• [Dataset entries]
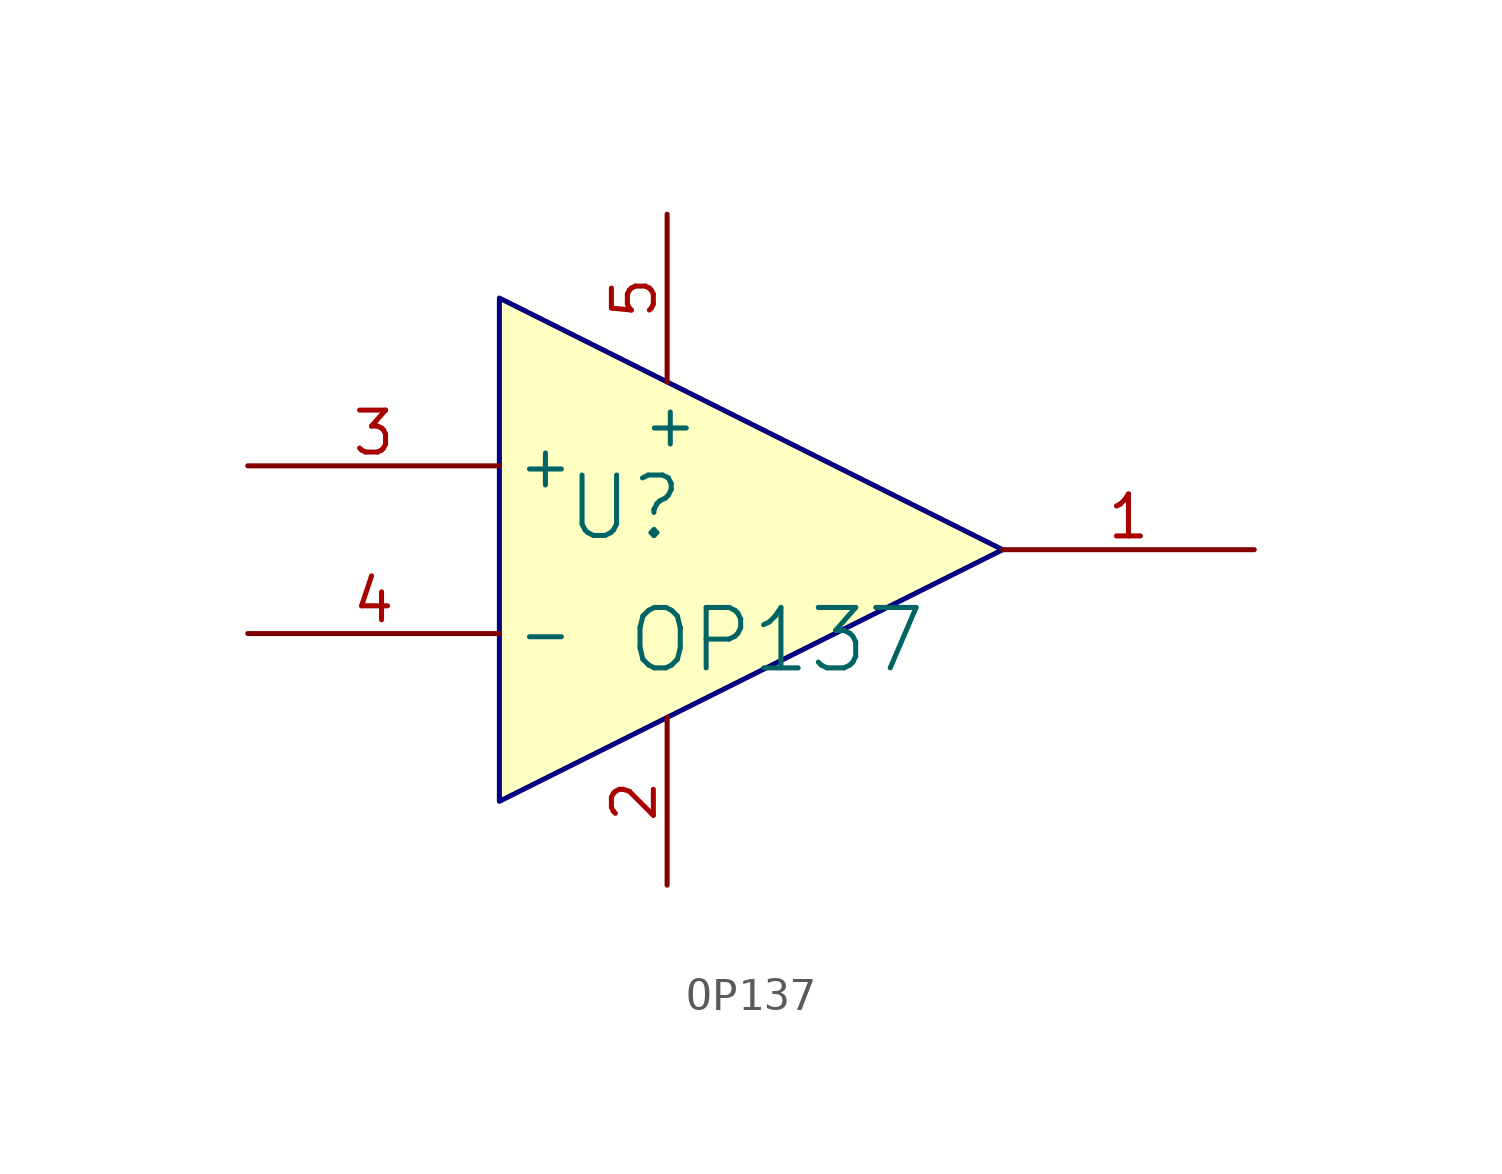
<source format=kicad_sym>
(kicad_symbol_lib
  (version 20241209)
  (generator "kicad_symbol_editor")
  (generator_version "9.0")
  (symbol "OP137"
    (property "Reference" "U"
      (at -1.27 1.27 0)
      (effects (font (size 1.829 1.829))))
    (property "Value" "OP137"
      (at -1.27 -3.81 0)
      (effects (font (size 1.829 1.829)) (justify left bottom)))
    (symbol "OP137_1_0"
      (polyline (pts (xy -5.08 7.62) (xy -5.08 -7.62) (xy 10.16 0) (xy -5.08 7.62)) (stroke (width 0) (type solid) (color 0 0 128 1)) (fill (type background)))
      (pin passive line (at -12.7 2.54 0) (length 7.62) (name "+" (effects (font (size 1.27 1.27)))) (number "3" (effects (font (size 1.27 1.27)))))
      (pin passive line (at -12.7 -2.54 0) (length 7.62) (name "-" (effects (font (size 1.27 1.27)))) (number "4" (effects (font (size 1.27 1.27)))))
      (pin passive line (at 0 10.16 270) (length 5.08) (name "+" (effects (font (size 1.27 1.27)))) (number "5" (effects (font (size 1.27 1.27)))))
      (pin passive line (at 0 -10.16 90) (length 5.08) (name "V-" (effects (font (size 0 0)))) (number "2" (effects (font (size 1.27 1.27)))))
      (pin passive line (at 17.78 0 180) (length 7.62) (name "Vout" (effects (font (size 0 0)))) (number "1" (effects (font (size 1.27 1.27))))))))
</source>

• [About this task]
Leave out any pictures and return exactly the lines from the beginning of the data through the line with "(pin passive line (at 0 -10.16", inclusive.

• [Solution to the problem]
<source format=kicad_sym>
(kicad_symbol_lib
  (version 20241209)
  (generator "kicad_symbol_editor")
  (generator_version "9.0")
  (symbol "OP137"
    (property "Reference" "U"
      (at -1.27 1.27 0)
      (effects (font (size 1.829 1.829))))
    (property "Value" "OP137"
      (at -1.27 -3.81 0)
      (effects (font (size 1.829 1.829)) (justify left bottom)))
    (symbol "OP137_1_0"
      (polyline (pts (xy -5.08 7.62) (xy -5.08 -7.62) (xy 10.16 0) (xy -5.08 7.62)) (stroke (width 0) (type solid) (color 0 0 128 1)) (fill (type background)))
      (pin passive line (at -12.7 2.54 0) (length 7.62) (name "+" (effects (font (size 1.27 1.27)))) (number "3" (effects (font (size 1.27 1.27)))))
      (pin passive line (at -12.7 -2.54 0) (length 7.62) (name "-" (effects (font (size 1.27 1.27)))) (number "4" (effects (font (size 1.27 1.27)))))
      (pin passive line (at 0 10.16 270) (length 5.08) (name "+" (effects (font (size 1.27 1.27)))) (number "5" (effects (font (size 1.27 1.27)))))
      (pin passive line (at 0 -10.16 90) (length 5.08) (name "V-" (effects (font (size 0 0)))) (number "2" (effects (font (size 1.27 1.27)))))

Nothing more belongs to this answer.